The Path to Healing : Native Ministries – Hope at Hummingbird

Mary Fontaine on the banks of Frances Point on the Sunshine Coast, B.C., following a renewal of marriage vows ceremony.
Mary Fontaine on the banks of Frances Point on the Sunshine Coast, B.C., following a renewal of marriage vows ceremony.

Mary Fontaine had been preparing for her Hummingbird Ministries since she was a little girl. Growing up on the Mistawasis reserve in Saskatchewan, her late parents instilled in her a love for the church, as well as respect for traditional native ways.
“My passion for the political and social healing of my people came from my dad who told me about the oppression and suffering of our people,” said Fontaine. “He believed in me and my God-given ability to learn. He said I could become educated and travel so that one day, I could help my people in some way. Hummingbird Ministries has become the way.”
It was her mother, a devoted Presbyterian (the Mistawasis reserve was first visited by Rev. John MacKay back in 1879), who taught Fontaine about the church. “My passion for spiritual and emotional healing comes from my mother, who loved Jesus but who also honored the culture to which the Lord had sent her to,” she began. “For my mother, the Lord was as present at the Sun dance as he was at the church she loved.”
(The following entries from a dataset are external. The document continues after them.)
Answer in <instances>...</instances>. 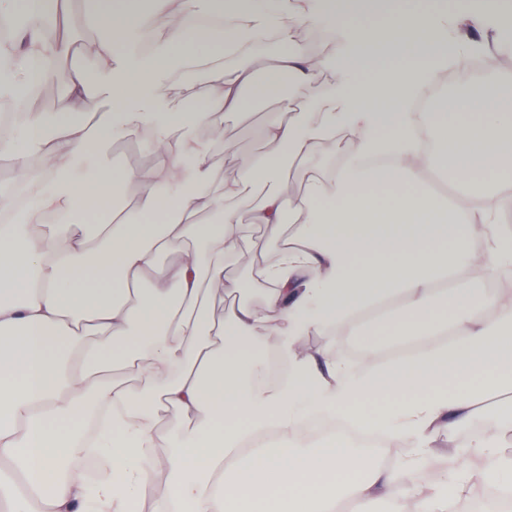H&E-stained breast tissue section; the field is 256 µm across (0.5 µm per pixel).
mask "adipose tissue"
I'll list each match as a JSON object with an SVG mask.
<instances>
[{
  "instance_id": "adipose-tissue-1",
  "label": "adipose tissue",
  "mask_w": 512,
  "mask_h": 512,
  "mask_svg": "<svg viewBox=\"0 0 512 512\" xmlns=\"http://www.w3.org/2000/svg\"><path fill=\"white\" fill-rule=\"evenodd\" d=\"M46 4L0 0V19L27 16L0 43V101L35 73L60 89L57 111L0 121V156L16 169L0 209L15 188H38L0 224V460L11 478L0 512H126L132 500L152 512H373L379 501L456 512L472 479L511 486L512 416L471 427L488 398L512 397V297L485 285L512 270V80L478 112L436 89L439 44L452 63L465 49L512 60V27L491 22L490 0L447 13L393 0L385 21L354 31L347 16H319L316 0H93L107 35L88 54L46 37ZM302 22L330 26L336 41L314 54ZM269 38L280 50L259 77L252 53ZM132 39L148 50L116 63ZM394 51L408 65L382 67ZM185 66L206 93L172 79ZM362 69L378 80L350 83ZM266 86L288 87L304 111L268 120V151L219 175L217 115ZM123 135L147 136L151 163L104 170V140ZM339 137L344 160L324 168ZM36 152L39 167L27 162ZM291 177L302 190L289 197ZM481 181L491 191L471 193ZM285 222V244L270 248L264 229ZM242 242L263 257L256 302L233 264ZM163 255L175 262L161 271ZM337 325L368 327L361 370L317 363L309 338ZM270 335L288 379L259 386ZM386 345L410 353L375 363ZM168 408L178 417L165 424ZM312 418L385 437L399 467L342 433L310 441ZM165 440L169 480L157 483L152 450ZM442 451L467 469L422 481V462Z\"/></svg>"
}]
</instances>
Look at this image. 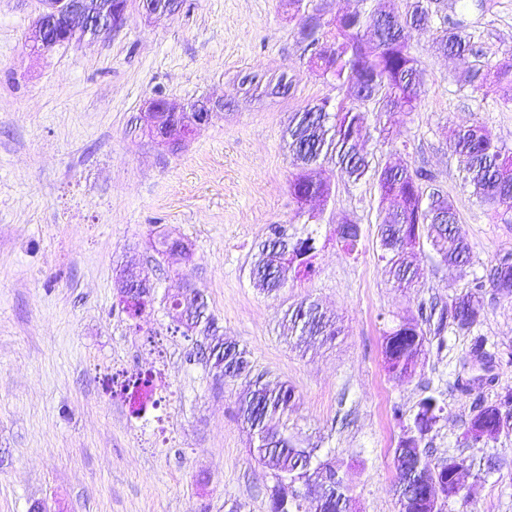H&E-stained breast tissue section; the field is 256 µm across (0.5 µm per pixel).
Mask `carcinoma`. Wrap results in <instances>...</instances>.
Masks as SVG:
<instances>
[{"mask_svg": "<svg viewBox=\"0 0 512 512\" xmlns=\"http://www.w3.org/2000/svg\"><path fill=\"white\" fill-rule=\"evenodd\" d=\"M288 17L296 21L298 39L309 52L308 63L320 77L346 96L338 101L326 97L294 113L288 126V148L297 172L290 190L298 204L303 230L288 232L285 224H270L251 270L254 284L272 293L285 286L287 273L294 269L308 273L316 252L313 226L322 222V213L306 209L313 198L327 200L330 183L318 175V168L331 163L356 180L369 175L376 182L381 200H390L379 225L380 260L392 279L412 288L418 279L414 240L422 237L441 260L462 268L469 262V246L459 230L452 200L431 187L433 176L424 169L376 161L361 148L362 133L370 114L392 119L411 112L425 92L423 69L411 54L410 42L441 24L436 38L438 51L459 57H472L473 64L460 78V87L473 91L488 81L503 91L502 99L512 103V58L492 62L470 32L472 22L465 11L444 16L432 7V0H408L402 12L386 10L384 0H372L364 11L331 13L318 0H284ZM458 159L462 180L482 203L494 212L512 214V149L499 142L483 125L459 129L451 144ZM363 238L360 225L346 222L336 228V241L351 255L358 252ZM489 286L504 296L512 295V253L499 257L487 279H475L448 304L430 303L425 330L403 320L385 332L384 361L389 374L412 376L428 335H443L447 325L469 331L484 317L480 300L482 288ZM168 315L182 335L200 330L216 335L217 327L202 296L178 292L166 297ZM280 335L302 340L321 336L332 340L338 335L336 323L314 303H301L288 309L280 323ZM208 361L226 379L246 378L252 372L247 351L236 343L216 342L208 346ZM151 376H138L132 382L128 403L139 415L152 399ZM294 389L284 384L270 387L256 379L238 399L237 417L255 436V459L274 471L275 484L269 489V512H307L298 499L295 486L310 488L313 475L320 476L319 495L314 512H352L351 497L336 466L321 459L315 448H298L273 430L268 421L284 416L294 406ZM443 410L436 397L421 399L412 423L404 428L395 450L397 480L393 496L398 512H443L450 498L459 496L461 484L448 478L451 463L462 468L475 463L450 457L433 470L423 462L421 444ZM512 426V389H505L494 404L479 407L470 418L464 439L473 444L497 438Z\"/></svg>", "mask_w": 512, "mask_h": 512, "instance_id": "carcinoma-1", "label": "carcinoma"}]
</instances>
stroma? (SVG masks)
Listing matches in <instances>:
<instances>
[{
    "instance_id": "35a3bbf8",
    "label": "stroma",
    "mask_w": 512,
    "mask_h": 512,
    "mask_svg": "<svg viewBox=\"0 0 512 512\" xmlns=\"http://www.w3.org/2000/svg\"><path fill=\"white\" fill-rule=\"evenodd\" d=\"M41 9L0 0V512H268L275 479L237 418L244 379L219 378L198 353L204 336L173 332L161 302L187 286L204 296L220 339L294 389L293 411L275 425L336 464L354 512H397L394 413H416L428 394L443 407L424 441L429 467L449 456L496 461L465 472L444 512H512V432L463 444L474 409L512 386V295L485 288L481 324L430 344L412 378L392 377L383 357L394 321L420 319L421 304L447 302L512 253V221L478 202L449 148L453 131L476 121L512 147V104L458 85L469 58L438 53L434 33L415 37L425 93L391 127L401 150H381L375 127L365 135L368 153L433 172L456 206L468 264L448 266L426 246L417 287L389 280L377 186L336 170L328 203L309 204L325 211L315 274L269 295L250 280L257 245L268 225L299 227L284 131L293 112L340 96L309 67L280 0H181L150 17L131 0L116 33L36 55L26 42ZM472 20L489 57L512 50V0H489ZM249 73H284L292 87L269 97L242 85ZM161 95L224 109L170 151L135 130ZM347 221L363 231L351 256L333 235ZM165 235L191 245V265L168 269L155 250ZM129 262L158 296L135 321L117 295ZM305 299L335 316V341L297 349L281 336L285 310ZM478 337L495 383L471 353ZM138 374L154 383L142 416L121 389Z\"/></svg>"
}]
</instances>
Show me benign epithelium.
<instances>
[{
    "mask_svg": "<svg viewBox=\"0 0 512 512\" xmlns=\"http://www.w3.org/2000/svg\"><path fill=\"white\" fill-rule=\"evenodd\" d=\"M84 0H41L43 9L34 22L28 48L32 54H41L53 49L58 40L73 41L85 36L98 38L119 30L125 20L126 6L104 5L99 13L89 12L83 7ZM224 110V101L203 98L191 103L170 99H153L147 106L143 131L153 140L171 150H176L192 136L217 111ZM174 243L170 262L174 265L191 262L193 252L190 245L172 238ZM152 285L137 273L122 274L119 280V299L139 292L147 296Z\"/></svg>",
    "mask_w": 512,
    "mask_h": 512,
    "instance_id": "benign-epithelium-1",
    "label": "benign epithelium"
}]
</instances>
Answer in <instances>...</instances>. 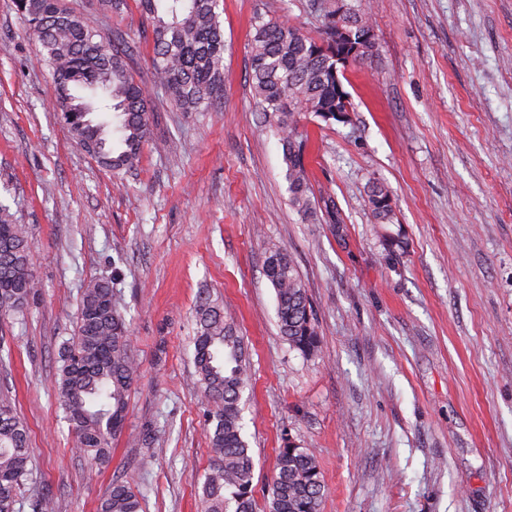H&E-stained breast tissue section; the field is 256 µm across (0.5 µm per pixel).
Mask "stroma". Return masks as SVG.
Listing matches in <instances>:
<instances>
[{
  "label": "stroma",
  "mask_w": 512,
  "mask_h": 512,
  "mask_svg": "<svg viewBox=\"0 0 512 512\" xmlns=\"http://www.w3.org/2000/svg\"><path fill=\"white\" fill-rule=\"evenodd\" d=\"M224 92L206 112L158 102L136 169L70 136L14 0H0V201L18 211L41 285L0 328V386L25 422L39 489L97 512L113 482L143 512H202L211 450L193 363L201 289L241 336L243 434L264 505L284 445L314 449L321 512H512V0H375L378 51L342 79L346 123L306 115L316 204H289L286 165L249 81L252 23L317 35L312 0H220ZM152 85L136 6L96 16ZM384 183L393 223L367 203ZM292 258L319 344L293 350L263 269ZM111 279L138 377L107 465L71 447L55 389L84 285Z\"/></svg>",
  "instance_id": "1"
}]
</instances>
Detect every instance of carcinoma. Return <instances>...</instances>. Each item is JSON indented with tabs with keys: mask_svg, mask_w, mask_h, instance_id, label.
Returning a JSON list of instances; mask_svg holds the SVG:
<instances>
[{
	"mask_svg": "<svg viewBox=\"0 0 512 512\" xmlns=\"http://www.w3.org/2000/svg\"><path fill=\"white\" fill-rule=\"evenodd\" d=\"M152 26L154 83L181 112H206L224 84V32L219 0H135ZM322 28L308 36L284 20L258 15L250 43L251 87L263 122L282 145L291 206L314 221L301 116L324 121L346 108V92L336 84L338 59L358 40H336L335 0H317ZM354 32L373 30L370 0H349ZM21 16L36 36V63L47 68L61 115L88 112L80 126L68 125L72 138L115 174L133 169L149 135L152 97L128 68L130 46L111 38L66 0H25ZM377 51L362 46L354 61ZM373 217L392 221L388 189L368 188ZM264 274L277 304L278 325L288 345L310 354L318 337L307 290L292 258L281 250L266 259ZM26 225L0 204V322L23 312L38 294ZM194 364L208 407L213 463L202 486L203 512H256L253 458L242 430L240 401L249 385L242 340L210 297L201 298L194 336ZM138 370L131 353L129 323L119 308L113 282L89 281L81 292L74 336L58 351L56 387L71 427L74 447L93 465L109 462L112 439L123 430L128 398ZM32 454L24 422L9 391L0 390V512H16L18 494L33 477ZM324 485L314 452L300 446L279 449L266 512H320ZM130 483L115 481L98 512H141Z\"/></svg>",
	"mask_w": 512,
	"mask_h": 512,
	"instance_id": "cac0c4a2",
	"label": "carcinoma"
}]
</instances>
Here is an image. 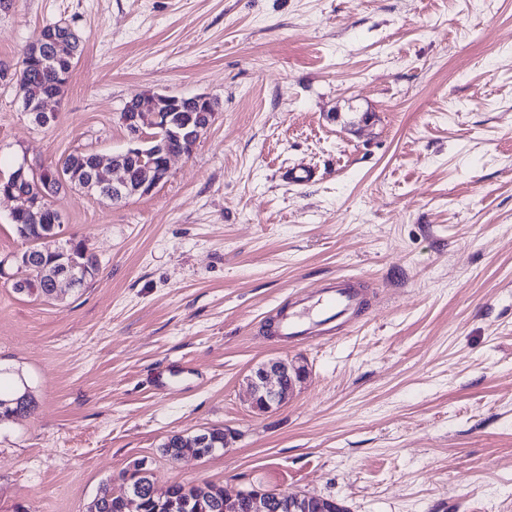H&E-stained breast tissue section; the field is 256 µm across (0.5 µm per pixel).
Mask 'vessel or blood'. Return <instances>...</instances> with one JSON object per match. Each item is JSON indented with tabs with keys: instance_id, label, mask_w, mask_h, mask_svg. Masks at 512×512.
I'll return each instance as SVG.
<instances>
[{
	"instance_id": "1",
	"label": "vessel or blood",
	"mask_w": 512,
	"mask_h": 512,
	"mask_svg": "<svg viewBox=\"0 0 512 512\" xmlns=\"http://www.w3.org/2000/svg\"><path fill=\"white\" fill-rule=\"evenodd\" d=\"M363 305L364 300L357 289L334 283L310 300L282 313L275 330L289 338L307 339L317 335L320 327L360 310Z\"/></svg>"
}]
</instances>
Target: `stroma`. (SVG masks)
Masks as SVG:
<instances>
[{
  "mask_svg": "<svg viewBox=\"0 0 512 512\" xmlns=\"http://www.w3.org/2000/svg\"><path fill=\"white\" fill-rule=\"evenodd\" d=\"M58 21L82 48L58 118L36 126L0 81V175L123 150L146 93L216 115L150 194L52 198L100 262L88 288L43 302L0 279V383L37 402L0 426V512H86L137 460L160 490L512 512V0H14L0 65ZM297 165L315 178L286 182ZM336 278L364 312L273 334ZM277 358L309 376L256 413L245 377ZM204 428L230 447L161 453Z\"/></svg>",
  "mask_w": 512,
  "mask_h": 512,
  "instance_id": "obj_1",
  "label": "stroma"
}]
</instances>
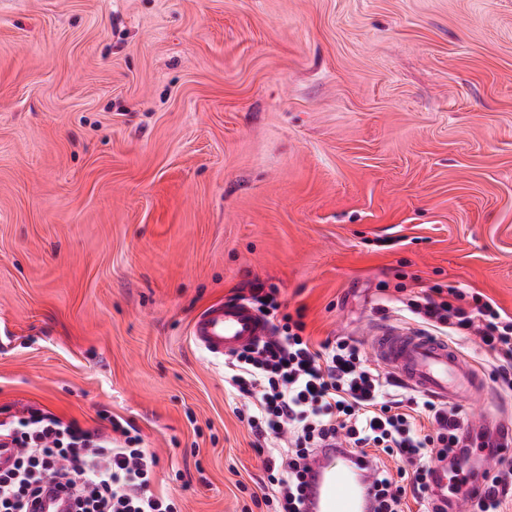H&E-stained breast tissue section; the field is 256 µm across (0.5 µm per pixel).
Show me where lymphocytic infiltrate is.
Wrapping results in <instances>:
<instances>
[{"label": "lymphocytic infiltrate", "instance_id": "lymphocytic-infiltrate-1", "mask_svg": "<svg viewBox=\"0 0 512 512\" xmlns=\"http://www.w3.org/2000/svg\"><path fill=\"white\" fill-rule=\"evenodd\" d=\"M410 311L435 332L456 338L478 336L499 360L496 381L512 388V316L491 300L463 289L430 287L409 300ZM302 320L285 316L276 335L224 362V381L252 398L247 423L265 457L271 487L264 503L275 512H302L303 464L326 439L340 438L350 452L371 455L375 464L372 512H402L406 495L430 504L432 461L447 462L458 482L477 440L457 410L405 394L390 376L368 366L346 339L314 344ZM427 414L434 434H421L414 417ZM288 447H281L283 434ZM19 454L0 473V512H28L46 485L69 488L73 512H177L176 504L151 490L157 458L142 437L118 420L108 427L39 411L0 420V439ZM398 462L390 471L386 459Z\"/></svg>", "mask_w": 512, "mask_h": 512}]
</instances>
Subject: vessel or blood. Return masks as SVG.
Returning <instances> with one entry per match:
<instances>
[{
	"label": "vessel or blood",
	"instance_id": "vessel-or-blood-1",
	"mask_svg": "<svg viewBox=\"0 0 512 512\" xmlns=\"http://www.w3.org/2000/svg\"><path fill=\"white\" fill-rule=\"evenodd\" d=\"M272 334L270 322L244 300L219 301L193 319L190 335L197 347L221 358L261 343ZM377 359L411 390L448 403L471 398L480 386L472 365L447 341L420 330L377 331ZM307 512H367L372 463L361 455L320 448L305 461Z\"/></svg>",
	"mask_w": 512,
	"mask_h": 512
}]
</instances>
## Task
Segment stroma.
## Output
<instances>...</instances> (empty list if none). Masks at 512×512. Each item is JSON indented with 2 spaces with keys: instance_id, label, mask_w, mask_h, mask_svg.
I'll use <instances>...</instances> for the list:
<instances>
[{
  "instance_id": "stroma-1",
  "label": "stroma",
  "mask_w": 512,
  "mask_h": 512,
  "mask_svg": "<svg viewBox=\"0 0 512 512\" xmlns=\"http://www.w3.org/2000/svg\"><path fill=\"white\" fill-rule=\"evenodd\" d=\"M436 284L512 316V0H0V414L110 412L183 512H267L193 317L274 288L367 354Z\"/></svg>"
}]
</instances>
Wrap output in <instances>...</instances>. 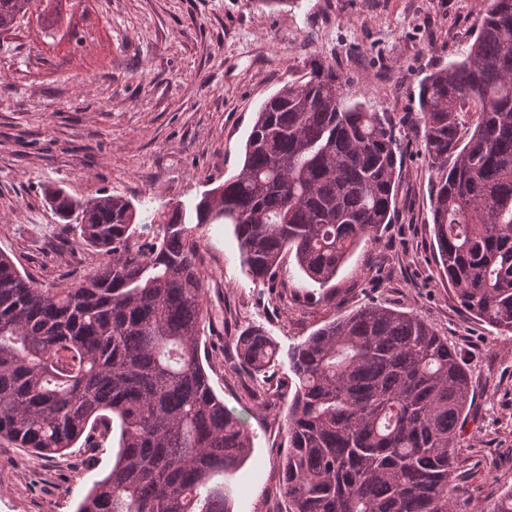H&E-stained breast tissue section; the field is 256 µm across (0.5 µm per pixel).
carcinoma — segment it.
<instances>
[{
  "mask_svg": "<svg viewBox=\"0 0 512 512\" xmlns=\"http://www.w3.org/2000/svg\"><path fill=\"white\" fill-rule=\"evenodd\" d=\"M33 0H0V33ZM331 62L266 100L222 197L139 223L135 203L49 192L103 260L82 281L39 288L0 252V438L53 457L118 436L112 468L77 512H230L224 483L247 457L244 422L213 390L197 230L232 224L253 280L286 255L330 288L363 241L392 222V119L348 103ZM424 153L437 173L434 246L472 316L512 332V0H490L458 59L419 85ZM265 373L279 348L259 327L234 337ZM296 391L281 461L288 512H461L451 487L471 380L448 340L411 312L369 306L288 352Z\"/></svg>",
  "mask_w": 512,
  "mask_h": 512,
  "instance_id": "cac0c4a2",
  "label": "carcinoma"
}]
</instances>
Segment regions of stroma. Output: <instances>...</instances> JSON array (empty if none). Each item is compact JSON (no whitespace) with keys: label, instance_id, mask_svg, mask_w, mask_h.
Instances as JSON below:
<instances>
[{"label":"stroma","instance_id":"1","mask_svg":"<svg viewBox=\"0 0 512 512\" xmlns=\"http://www.w3.org/2000/svg\"><path fill=\"white\" fill-rule=\"evenodd\" d=\"M485 0H53L0 34V251L38 287L81 281L99 255L64 241L45 192L134 199L141 217L191 203L240 168L260 105L313 59L334 62L347 99L385 112L401 139L396 208L361 243L331 295L310 293L293 257L275 287L255 282L229 224L199 231L215 328L207 373L251 436L225 483L232 512H287L283 418L295 393L286 353L328 321L380 305L430 323L464 354L474 388L454 484L463 512L512 490V333L471 316L433 246L435 174L421 145L419 83L472 39ZM77 29L83 42L71 40ZM262 327L280 347L264 380L243 371L234 336ZM111 445L45 458L0 438V512H76L111 468Z\"/></svg>","mask_w":512,"mask_h":512}]
</instances>
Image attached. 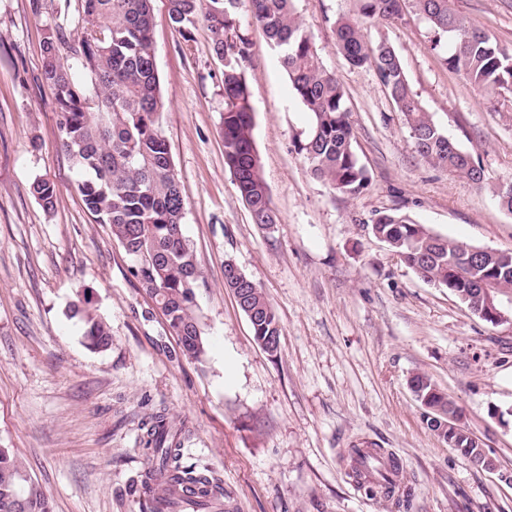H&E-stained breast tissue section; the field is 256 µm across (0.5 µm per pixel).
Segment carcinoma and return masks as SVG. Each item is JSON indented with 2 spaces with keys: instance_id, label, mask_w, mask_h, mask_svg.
I'll list each match as a JSON object with an SVG mask.
<instances>
[{
  "instance_id": "carcinoma-1",
  "label": "carcinoma",
  "mask_w": 512,
  "mask_h": 512,
  "mask_svg": "<svg viewBox=\"0 0 512 512\" xmlns=\"http://www.w3.org/2000/svg\"><path fill=\"white\" fill-rule=\"evenodd\" d=\"M427 22L430 48L441 54L448 70L462 74L475 89L512 91V51L494 42L483 27L461 15L453 0H356L357 17L334 21L336 50L349 65L368 68L388 90L419 156L427 163L483 183L480 164L452 142L426 112L406 77L395 50L367 39L364 25L400 19L406 2ZM152 0H84L80 36L49 25L43 41L45 79L55 91L61 148L78 179L76 188L98 224L134 260L132 276L151 297L177 336L182 355L200 361L206 355L204 332L196 315V289L202 280L193 246L183 232L185 201L162 130L164 102L160 92L151 33ZM296 0H168L171 21L187 30L203 21L213 53L224 61V165L233 175L241 199L256 224H275L253 129L254 115L243 63L250 39L239 14L246 12L278 52L295 94L307 113V125L293 148L311 176L348 196L370 181L354 148L350 108L343 87L327 70L311 32L297 15ZM84 70L81 80L76 72ZM30 193L45 211L53 209L57 185L44 177ZM381 238L424 280L444 285L466 307L482 303L480 288L512 291V251L483 254L472 261L474 246L443 237L397 211L382 213L371 225ZM245 301L256 309L250 320L254 339L281 336L276 312L262 288L241 278ZM83 323L86 345L98 352L112 347L108 323L84 298L70 308ZM417 400L437 412L459 414V408L434 382L418 373L410 380ZM444 442L473 459L479 441L465 429L445 435ZM143 486L151 487L174 470L193 484L192 498L167 506L203 512L224 495L214 480L180 463L166 415L155 414L141 439ZM349 477L358 485L394 501L409 512L415 491L402 482L398 460L383 448L350 449ZM0 512H53L50 499L8 448H0Z\"/></svg>"
}]
</instances>
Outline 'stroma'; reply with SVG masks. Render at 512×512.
Instances as JSON below:
<instances>
[{
	"label": "stroma",
	"mask_w": 512,
	"mask_h": 512,
	"mask_svg": "<svg viewBox=\"0 0 512 512\" xmlns=\"http://www.w3.org/2000/svg\"><path fill=\"white\" fill-rule=\"evenodd\" d=\"M41 3L0 0V448L24 462L54 512H139L142 425L159 411L178 432L182 466L221 482L224 512H390L348 475L349 450L363 442L399 460L416 490L410 512H512V486L443 443L409 388L414 374L429 375L462 426L512 468V324L482 321L369 231L378 213L396 210L436 234L512 251V214L495 199L512 178V94L474 91L449 71L414 9L369 24L484 181L448 174L418 156L375 73L337 53L333 21L355 15L354 0H298L346 92L370 174L347 197L313 179L294 151L305 110L263 31L241 15L254 140L278 216L265 231L224 165V67L209 33L201 22L180 31L168 0H152L163 134L204 272L206 356L190 362L109 225L93 222L60 148L42 41L55 22L79 29L83 0ZM454 5L512 49V0ZM38 175L59 188L52 212L29 192ZM229 260L276 310L277 356L225 288ZM85 296L111 328L107 351L90 350L67 315Z\"/></svg>",
	"instance_id": "stroma-1"
}]
</instances>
Fontaine fulfilled her father's wishes when she received her Master of Divinity from the Vancouver School of Theology, and began Hummingbird in 2004, thanks to a group from the Women's Missionary Society who believed her work was “too important not to do.” The ministry was formalized by the PCC in 2005, when it was first funded for a six-month pilot project through Canada Ministries, the Synod of British Columbia and the Presbytery of Westminster.
The goal of the ministry is to encourage healing, build bridges between aboriginal and non-aboriginal people, and to instill sacred values of the First Nations culture in the hearts and minds of all people.
“The PCC has an opportunity to demonstrate genuine love, trust and acceptance of aboriginal people,” said Fontaine. “The various healing circle ministries offer aboriginals an opportunity to identify their own healing needs, and the church has an opportunity to respond to those needs.”
Fontaine conducts healing circles on various First Nations reserves, in churches and with community organizations. She hopes to work more closely with young people, and is currently on the Pathways Advisory Committee in Richmond, B.C., which is seeking out aboriginal athletes for the Native American Indigenous Games in Duncan, B.C. in 2008. She hopes to encourage youth to rediscover and reclaim their cultural heritage as well as be open to the church.
“I can tell people are being helped by the things that are shared at circles, and what people say that the circle is doing for them,” she said. “It's also the tears that are shed and the joy that is shared.
“I hope the fear and confusion about aboriginal cultures will diminish for both the church and aboriginal people.”